→ Data excerpts:

—————

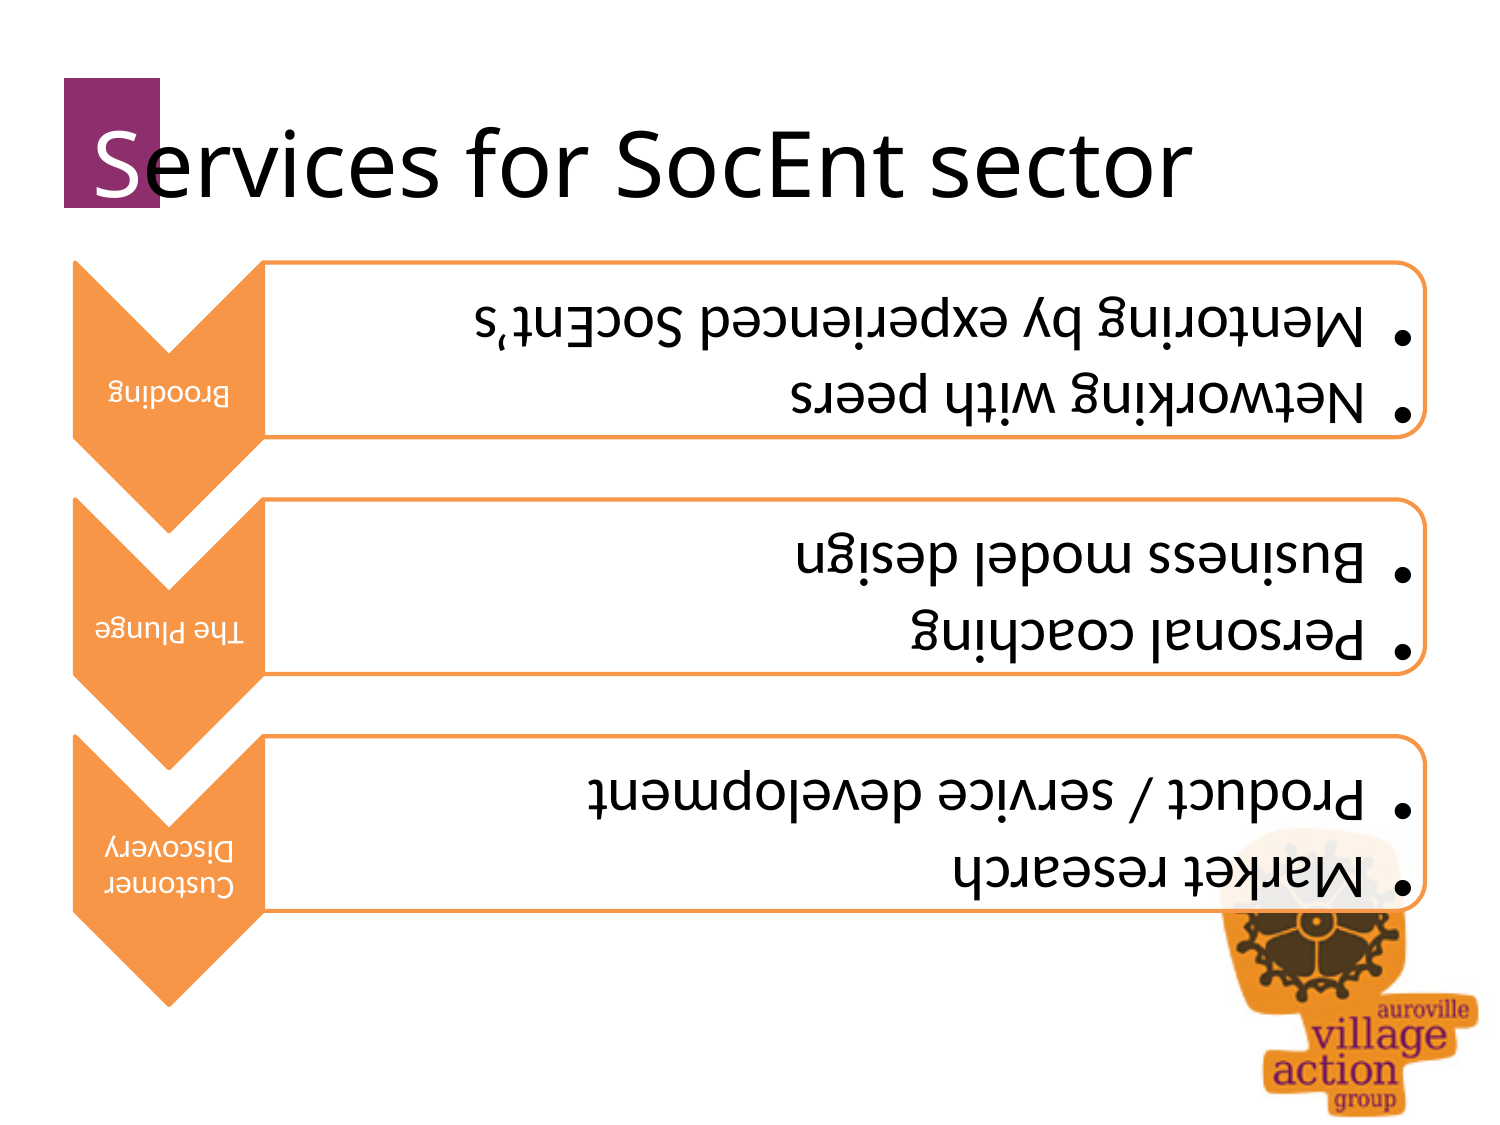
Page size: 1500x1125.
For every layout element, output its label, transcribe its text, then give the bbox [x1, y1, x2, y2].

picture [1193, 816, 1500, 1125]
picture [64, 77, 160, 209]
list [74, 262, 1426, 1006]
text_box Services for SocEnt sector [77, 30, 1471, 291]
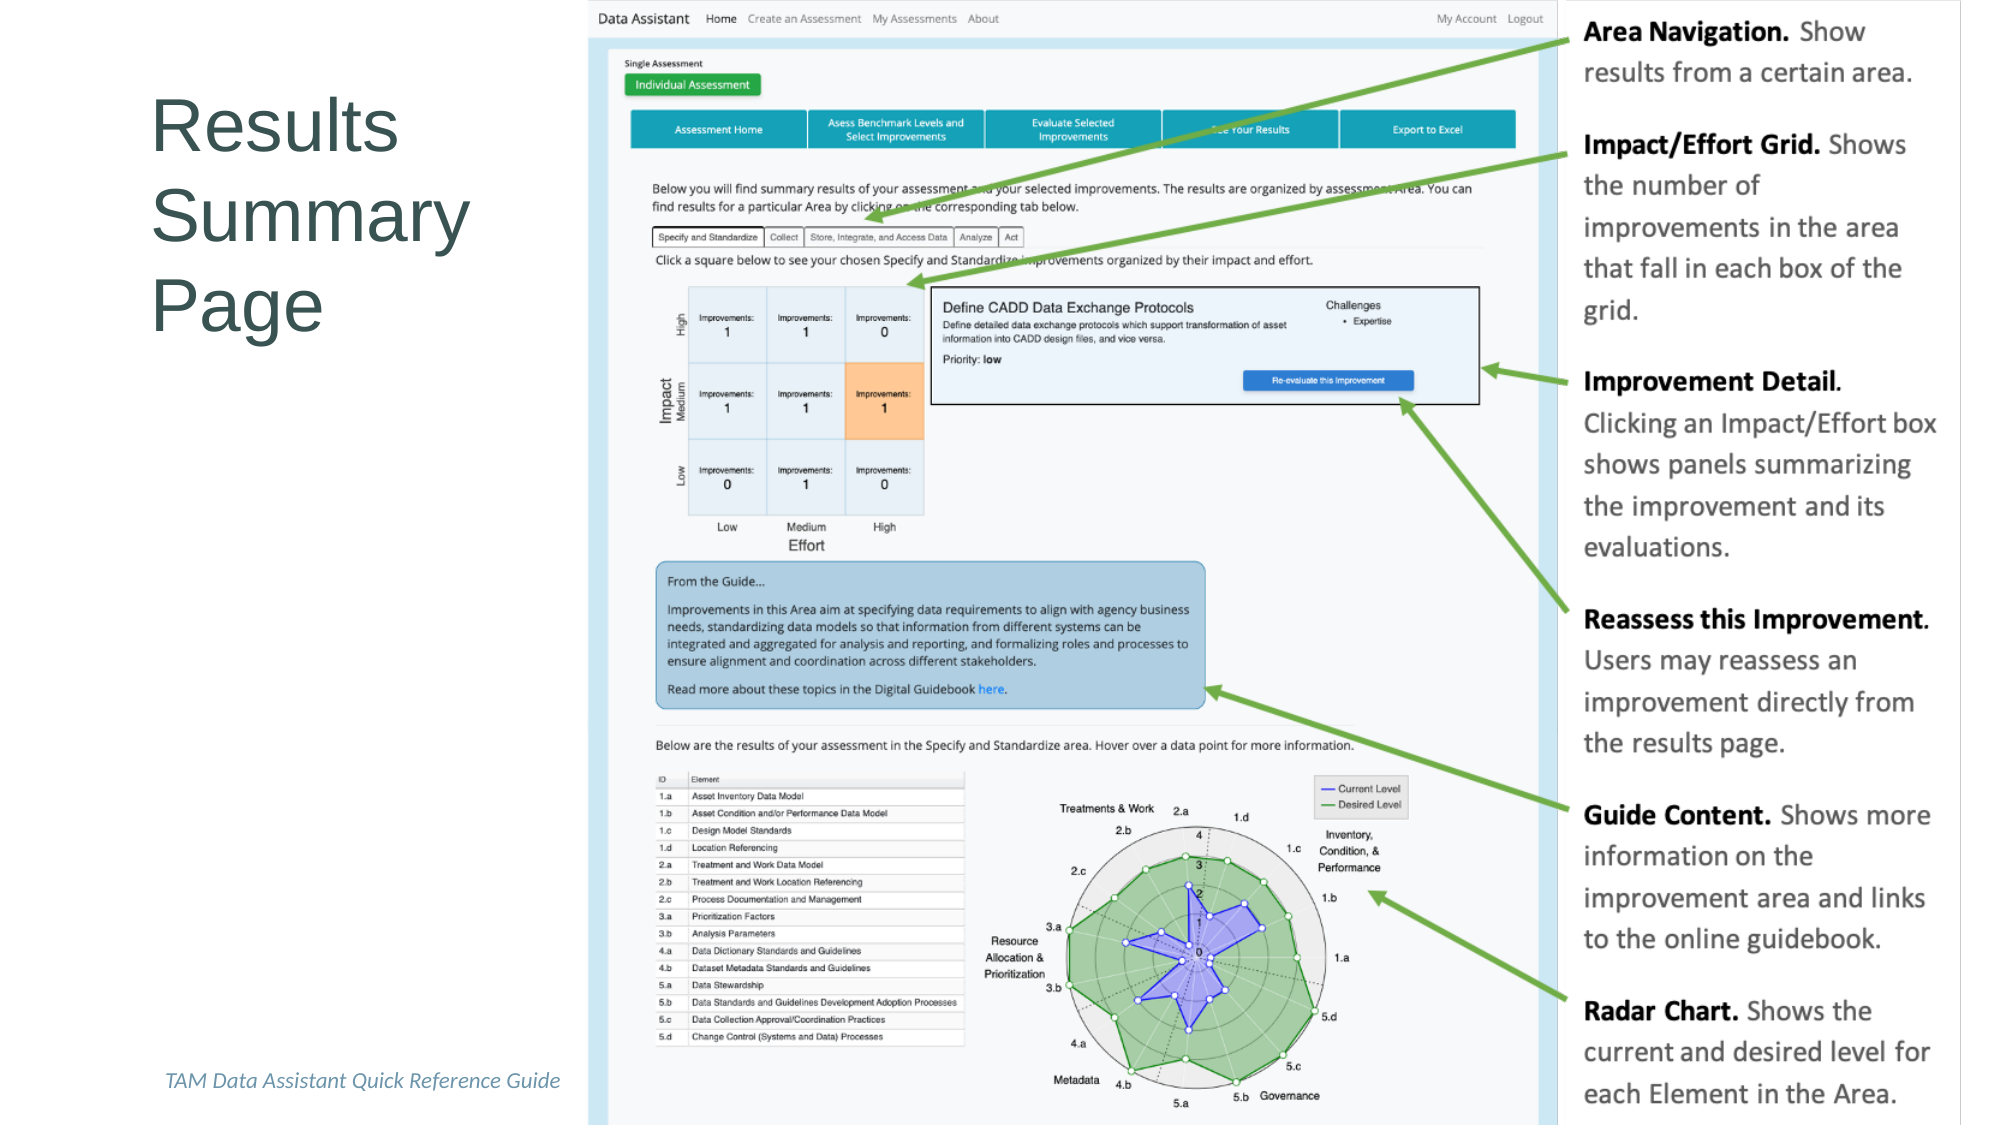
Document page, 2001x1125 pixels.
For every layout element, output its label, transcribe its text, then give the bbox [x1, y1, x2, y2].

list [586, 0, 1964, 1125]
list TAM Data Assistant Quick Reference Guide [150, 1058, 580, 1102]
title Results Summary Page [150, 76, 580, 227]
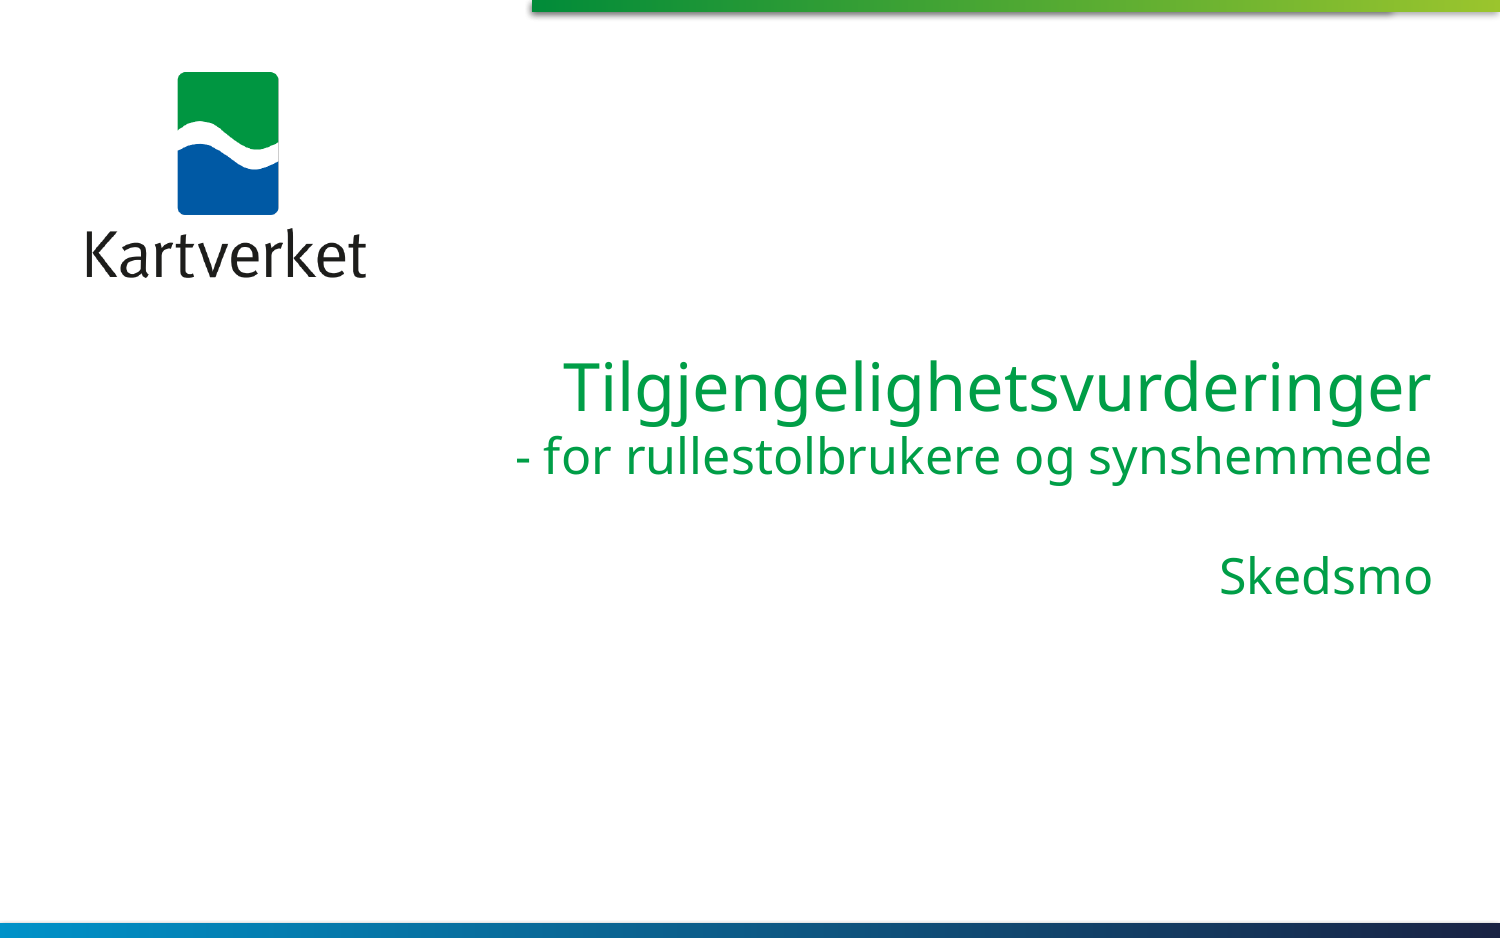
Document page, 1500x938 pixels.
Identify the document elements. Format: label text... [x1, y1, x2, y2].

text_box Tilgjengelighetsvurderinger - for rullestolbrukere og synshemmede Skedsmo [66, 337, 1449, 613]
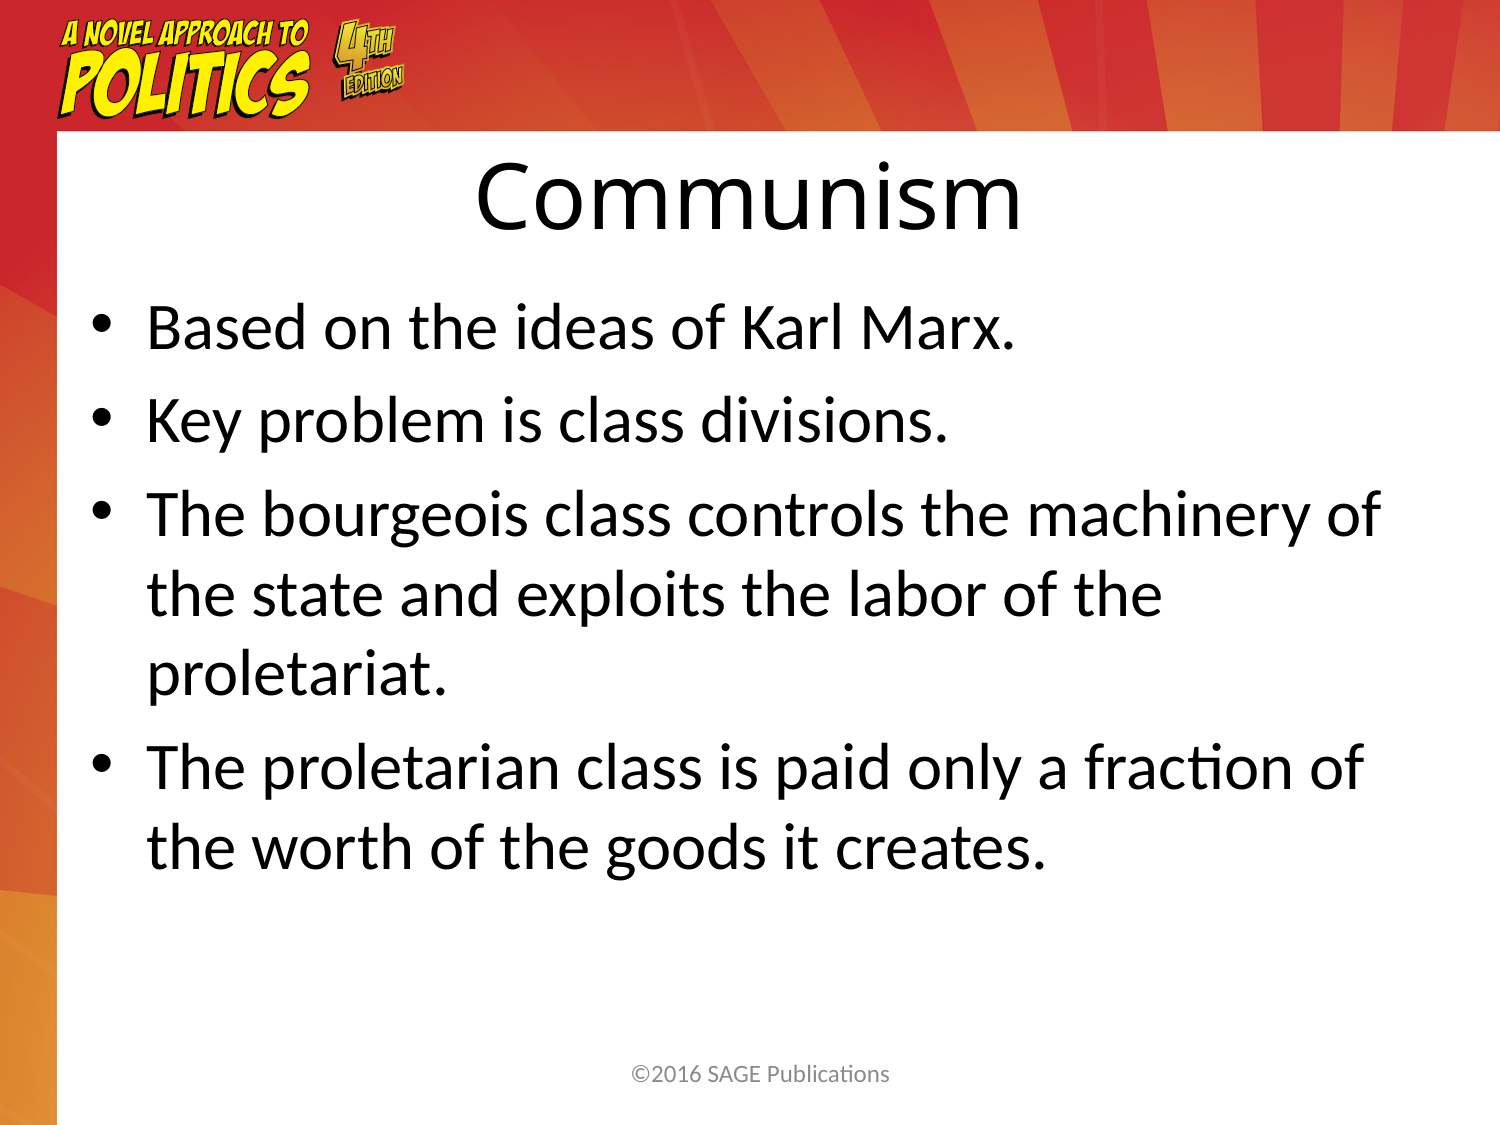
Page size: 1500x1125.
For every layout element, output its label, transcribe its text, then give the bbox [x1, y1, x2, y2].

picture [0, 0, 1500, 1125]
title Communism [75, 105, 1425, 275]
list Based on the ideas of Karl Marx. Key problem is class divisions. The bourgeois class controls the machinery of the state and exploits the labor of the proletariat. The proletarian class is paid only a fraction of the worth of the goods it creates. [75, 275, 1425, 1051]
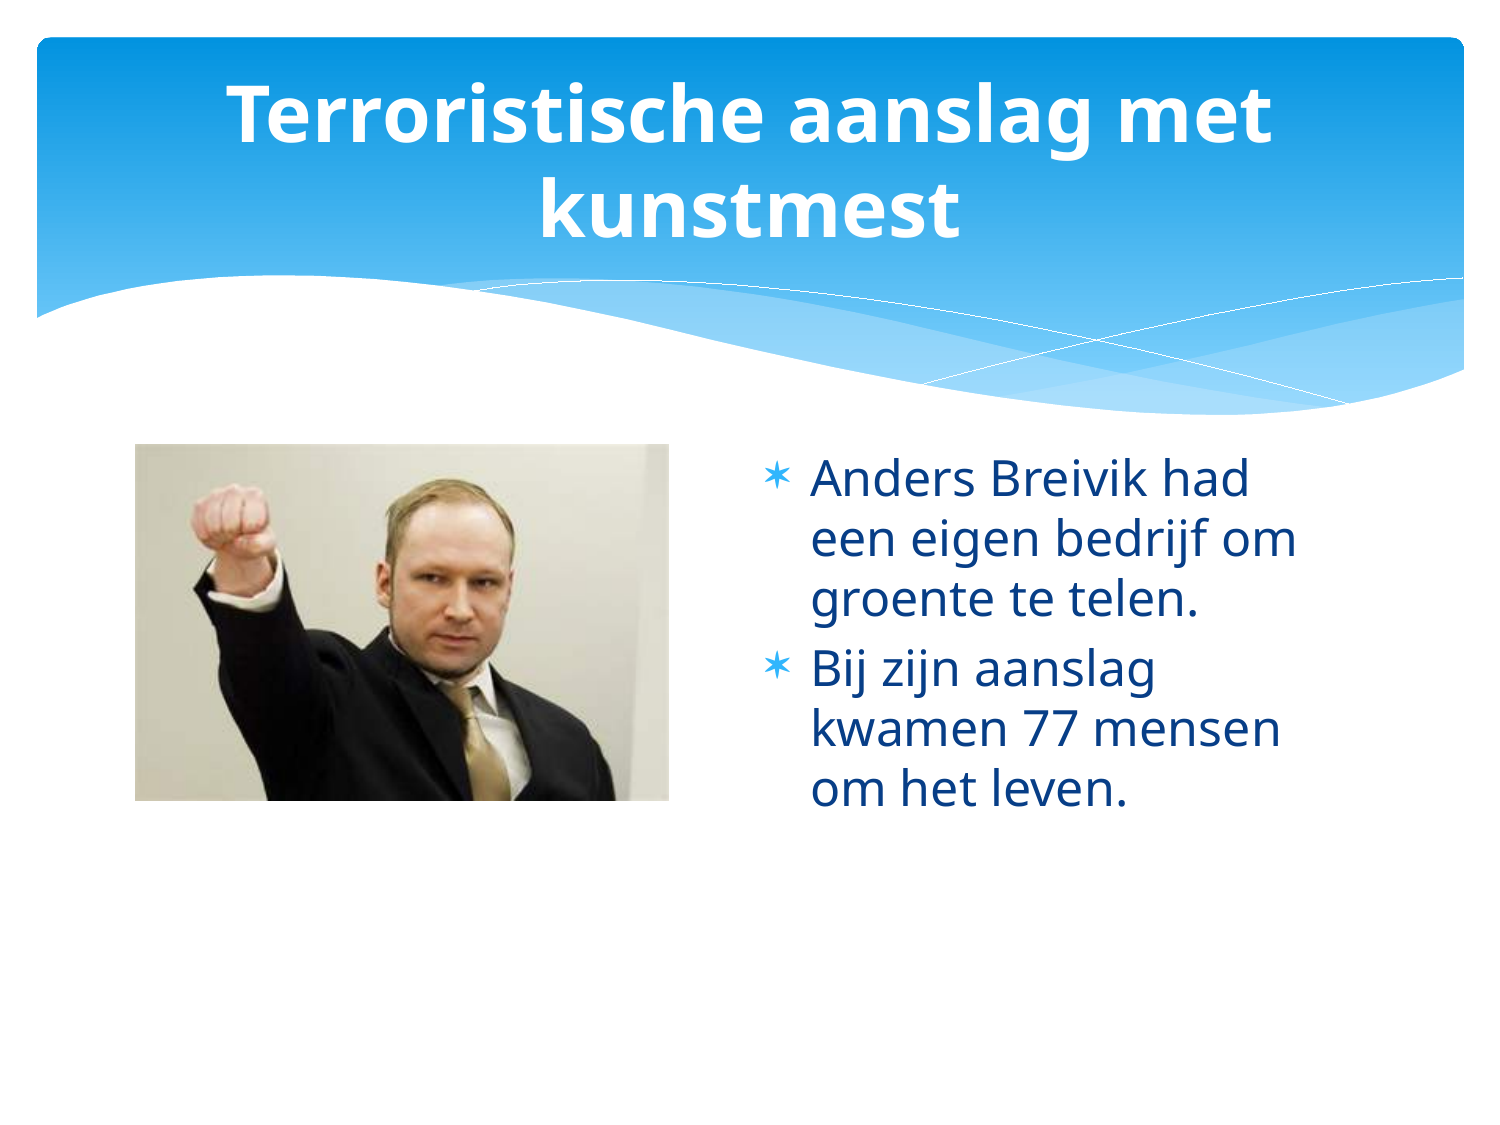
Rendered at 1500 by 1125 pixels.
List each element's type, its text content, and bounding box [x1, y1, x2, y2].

—————

→ What is required: From the line with "Document page, 2001x1125 pixels." up to and including the line with "Document page, 1500x938 pixels." above, retype every line exactly and nothing more; leave out the pictures.

→ Response to this exercise:
Document page, 2001x1125 pixels.
For every layout element, output its label, transcribe its text, then give the bbox [x1, y1, x2, y2].

list [586, 0, 1964, 1125]
list TAM Data Assistant Quick Reference Guide [150, 1058, 580, 1102]
title Results Summary Page [150, 76, 580, 227]
Document page, 1500x938 pixels.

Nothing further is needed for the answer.